---------- AVAILABLE DATA ----------

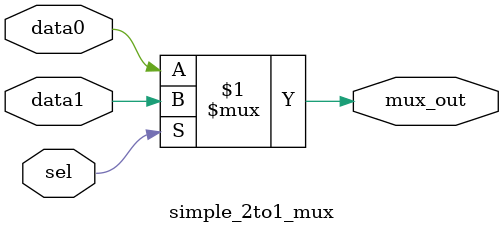
<source format=sv>
module simple_2to1_mux (
    input wire data0, data1,      // Data inputs
    input wire sel,               // Selection signal
    output wire mux_out           // Output data
);
    // Combinational logic using conditional operator
    assign mux_out = sel ? data1 : data0;
endmodule
</source>
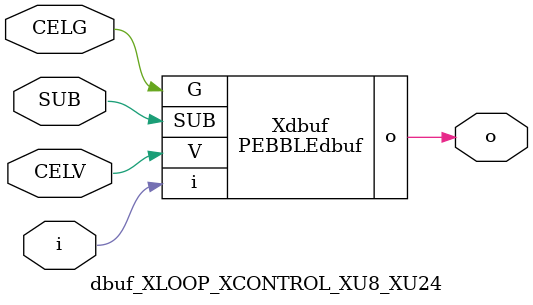
<source format=v>



module PEBBLEdbuf ( o, G, SUB, V, i );

  input V;
  input i;
  input G;
  output o;
  input SUB;
endmodule

//Celera Confidential Do Not Copy dbuf_XLOOP_XCONTROL_XU8_XU24
//Celera Confidential Symbol Generator
//Digital Buffer
module dbuf_XLOOP_XCONTROL_XU8_XU24 (CELV,CELG,i,o,SUB);
input CELV;
input CELG;
input i;
input SUB;
output o;

//Celera Confidential Do Not Copy dbuf
PEBBLEdbuf Xdbuf(
.V (CELV),
.i (i),
.o (o),
.SUB (SUB),
.G (CELG)
);
//,diesize,PEBBLEdbuf

//Celera Confidential Do Not Copy Module End
//Celera Schematic Generator
endmodule

</source>
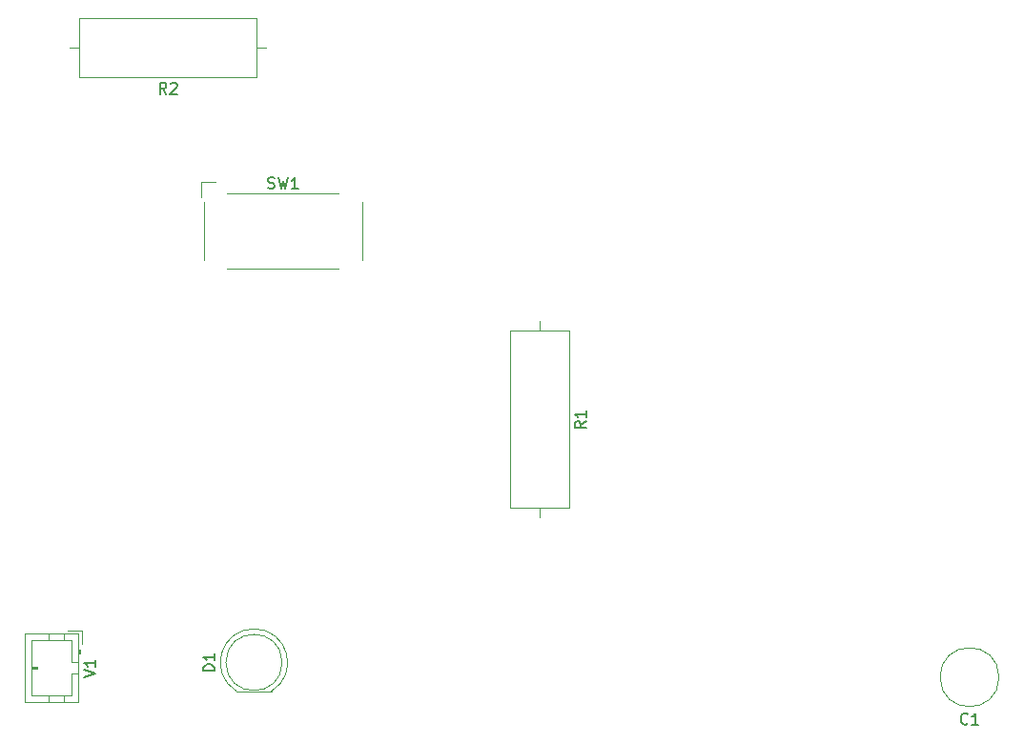
<source format=gbr>
%TF.GenerationSoftware,KiCad,Pcbnew,(6.0.11)*%
%TF.CreationDate,2023-02-16T14:22:11-08:00*%
%TF.ProjectId,Lab 4 Exercise 1,4c616220-3420-4457-9865-726369736520,rev?*%
%TF.SameCoordinates,Original*%
%TF.FileFunction,Legend,Top*%
%TF.FilePolarity,Positive*%
%FSLAX46Y46*%
G04 Gerber Fmt 4.6, Leading zero omitted, Abs format (unit mm)*
G04 Created by KiCad (PCBNEW (6.0.11)) date 2023-02-16 14:22:11*
%MOMM*%
%LPD*%
G01*
G04 APERTURE LIST*
%ADD10C,0.150000*%
%ADD11C,0.120000*%
G04 APERTURE END LIST*
D10*
%TO.C,V1*%
X117012380Y-129574523D02*
X118012380Y-129241190D01*
X117012380Y-128907857D01*
X118012380Y-128050714D02*
X118012380Y-128622142D01*
X118012380Y-128336428D02*
X117012380Y-128336428D01*
X117155238Y-128431666D01*
X117250476Y-128526904D01*
X117298095Y-128622142D01*
%TO.C,D1*%
X128572380Y-129008095D02*
X127572380Y-129008095D01*
X127572380Y-128770000D01*
X127620000Y-128627142D01*
X127715238Y-128531904D01*
X127810476Y-128484285D01*
X128000952Y-128436666D01*
X128143809Y-128436666D01*
X128334285Y-128484285D01*
X128429523Y-128531904D01*
X128524761Y-128627142D01*
X128572380Y-128770000D01*
X128572380Y-129008095D01*
X128572380Y-127484285D02*
X128572380Y-128055714D01*
X128572380Y-127770000D02*
X127572380Y-127770000D01*
X127715238Y-127865238D01*
X127810476Y-127960476D01*
X127858095Y-128055714D01*
%TO.C,R2*%
X124293333Y-77732380D02*
X123960000Y-77256190D01*
X123721904Y-77732380D02*
X123721904Y-76732380D01*
X124102857Y-76732380D01*
X124198095Y-76780000D01*
X124245714Y-76827619D01*
X124293333Y-76922857D01*
X124293333Y-77065714D01*
X124245714Y-77160952D01*
X124198095Y-77208571D01*
X124102857Y-77256190D01*
X123721904Y-77256190D01*
X124674285Y-76827619D02*
X124721904Y-76780000D01*
X124817142Y-76732380D01*
X125055238Y-76732380D01*
X125150476Y-76780000D01*
X125198095Y-76827619D01*
X125245714Y-76922857D01*
X125245714Y-77018095D01*
X125198095Y-77160952D01*
X124626666Y-77732380D01*
X125245714Y-77732380D01*
%TO.C,C1*%
X195453333Y-133687142D02*
X195405714Y-133734761D01*
X195262857Y-133782380D01*
X195167619Y-133782380D01*
X195024761Y-133734761D01*
X194929523Y-133639523D01*
X194881904Y-133544285D01*
X194834285Y-133353809D01*
X194834285Y-133210952D01*
X194881904Y-133020476D01*
X194929523Y-132925238D01*
X195024761Y-132830000D01*
X195167619Y-132782380D01*
X195262857Y-132782380D01*
X195405714Y-132830000D01*
X195453333Y-132877619D01*
X196405714Y-133782380D02*
X195834285Y-133782380D01*
X196120000Y-133782380D02*
X196120000Y-132782380D01*
X196024761Y-132925238D01*
X195929523Y-133020476D01*
X195834285Y-133068095D01*
%TO.C,SW1*%
X133329166Y-86102261D02*
X133472023Y-86149880D01*
X133710119Y-86149880D01*
X133805357Y-86102261D01*
X133852976Y-86054642D01*
X133900595Y-85959404D01*
X133900595Y-85864166D01*
X133852976Y-85768928D01*
X133805357Y-85721309D01*
X133710119Y-85673690D01*
X133519642Y-85626071D01*
X133424404Y-85578452D01*
X133376785Y-85530833D01*
X133329166Y-85435595D01*
X133329166Y-85340357D01*
X133376785Y-85245119D01*
X133424404Y-85197500D01*
X133519642Y-85149880D01*
X133757738Y-85149880D01*
X133900595Y-85197500D01*
X134233928Y-85149880D02*
X134472023Y-86149880D01*
X134662500Y-85435595D01*
X134852976Y-86149880D01*
X135091071Y-85149880D01*
X135995833Y-86149880D02*
X135424404Y-86149880D01*
X135710119Y-86149880D02*
X135710119Y-85149880D01*
X135614880Y-85292738D01*
X135519642Y-85387976D01*
X135424404Y-85435595D01*
%TO.C,R1*%
X161552380Y-106846666D02*
X161076190Y-107180000D01*
X161552380Y-107418095D02*
X160552380Y-107418095D01*
X160552380Y-107037142D01*
X160600000Y-106941904D01*
X160647619Y-106894285D01*
X160742857Y-106846666D01*
X160885714Y-106846666D01*
X160980952Y-106894285D01*
X161028571Y-106941904D01*
X161076190Y-107037142D01*
X161076190Y-107418095D01*
X161552380Y-105894285D02*
X161552380Y-106465714D01*
X161552380Y-106180000D02*
X160552380Y-106180000D01*
X160695238Y-106275238D01*
X160790476Y-106370476D01*
X160838095Y-106465714D01*
D11*
%TO.C,V1*%
X116570000Y-127465000D02*
X116570000Y-127165000D01*
X115160000Y-125705000D02*
X115160000Y-126315000D01*
X112360000Y-128765000D02*
X112860000Y-128765000D01*
X115160000Y-131825000D02*
X115160000Y-131215000D01*
X112860000Y-128865000D02*
X112360000Y-128865000D01*
X116770000Y-126655000D02*
X116770000Y-125405000D01*
X113860000Y-131825000D02*
X113860000Y-131215000D01*
X116470000Y-127465000D02*
X116670000Y-127465000D01*
X116470000Y-131825000D02*
X116470000Y-125705000D01*
X112360000Y-128665000D02*
X112860000Y-128665000D01*
X115860000Y-128265000D02*
X115860000Y-126315000D01*
X115860000Y-129265000D02*
X116470000Y-129265000D01*
X115860000Y-131215000D02*
X115860000Y-129265000D01*
X116670000Y-127465000D02*
X116670000Y-127165000D01*
X116770000Y-125405000D02*
X115520000Y-125405000D01*
X112360000Y-126315000D02*
X112360000Y-131215000D01*
X116470000Y-125705000D02*
X111750000Y-125705000D01*
X113860000Y-125705000D02*
X113860000Y-126315000D01*
X115860000Y-126315000D02*
X112360000Y-126315000D01*
X112360000Y-131215000D02*
X115860000Y-131215000D01*
X111750000Y-125705000D02*
X111750000Y-131825000D01*
X111750000Y-131825000D02*
X116470000Y-131825000D01*
X116670000Y-127165000D02*
X116470000Y-127165000D01*
X112860000Y-128665000D02*
X112860000Y-128865000D01*
X116470000Y-128265000D02*
X115860000Y-128265000D01*
%TO.C,D1*%
X130535000Y-130830000D02*
X133625000Y-130830000D01*
X133624830Y-130830000D02*
G75*
G03*
X132079538Y-125280000I-1544830J2560000D01*
G01*
X132080462Y-125280000D02*
G75*
G03*
X130535170Y-130830000I-462J-2990000D01*
G01*
X134580000Y-128270000D02*
G75*
G03*
X134580000Y-128270000I-2500000J0D01*
G01*
%TO.C,R2*%
X116590000Y-76280000D02*
X132330000Y-76280000D01*
X132330000Y-71040000D02*
X116590000Y-71040000D01*
X133180000Y-73660000D02*
X132330000Y-73660000D01*
X115740000Y-73660000D02*
X116590000Y-73660000D01*
X132330000Y-76280000D02*
X132330000Y-71040000D01*
X116590000Y-71040000D02*
X116590000Y-76280000D01*
%TO.C,C1*%
X198240000Y-129580000D02*
G75*
G03*
X198240000Y-129580000I-2620000J0D01*
G01*
%TO.C,SW1*%
X127662500Y-92497500D02*
X127662500Y-87297500D01*
X127362500Y-86897500D02*
X127362500Y-85597500D01*
X129712500Y-86547500D02*
X139612500Y-86547500D01*
X127362500Y-85597500D02*
X128662500Y-85597500D01*
X141662500Y-87297500D02*
X141662500Y-92497500D01*
X139612500Y-93247500D02*
X129712500Y-93247500D01*
%TO.C,R1*%
X157480000Y-115400000D02*
X157480000Y-114550000D01*
X154860000Y-114550000D02*
X160100000Y-114550000D01*
X154860000Y-98810000D02*
X154860000Y-114550000D01*
X160100000Y-98810000D02*
X154860000Y-98810000D01*
X160100000Y-114550000D02*
X160100000Y-98810000D01*
X157480000Y-97960000D02*
X157480000Y-98810000D01*
%TD*%
M02*

</source>
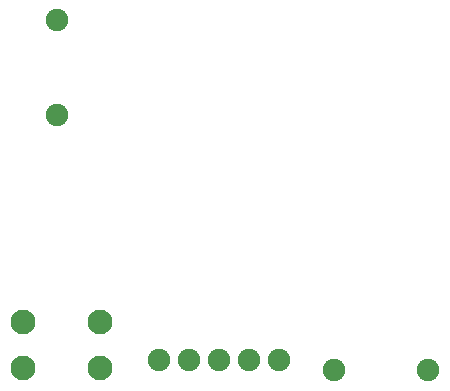
<source format=gbs>
G04 Layer: BottomSolderMaskLayer*
G04 EasyEDA Pro v1.8.39.fb3963, 2022-11-08 16:35:25*
G04 Gerber Generator version 0.3*
G04 Scale: 100 percent, Rotated: No, Reflected: No*
G04 Dimensions in millimeters*
G04 Leading zeros omitted, absolute positions, 3 integers and 3 decimals*
%FSLAX33Y33*%
%MOMM*%
%ADD10C,2.10058*%
%ADD11C,1.90246*%
%ADD12C,1.900022*%
G75*


G04 Pad Start*
G54D10*
G01X8329Y-41448D03*
G01X1829Y-41448D03*
G01X1829Y-37546D03*
G01X8329Y-37546D03*
G54D11*
G01X4699Y-12001D03*
G01X4699Y-20002D03*
G01X36132Y-41656D03*
G01X28131Y-41656D03*
G54D12*
G01X13335Y-40767D03*
G01X15875Y-40767D03*
G01X18415Y-40767D03*
G01X20955Y-40767D03*
G01X23495Y-40767D03*
G04 Pad End*

M02*

</source>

----------

_JOB:_ Show each line in the data where the string "PEBBLEdbuf" appears.

_FINISHED TASK:_
module PEBBLEdbuf ( o, G, SUB, V, i );
PEBBLEdbuf Xdbuf(
//,diesize,PEBBLEdbuf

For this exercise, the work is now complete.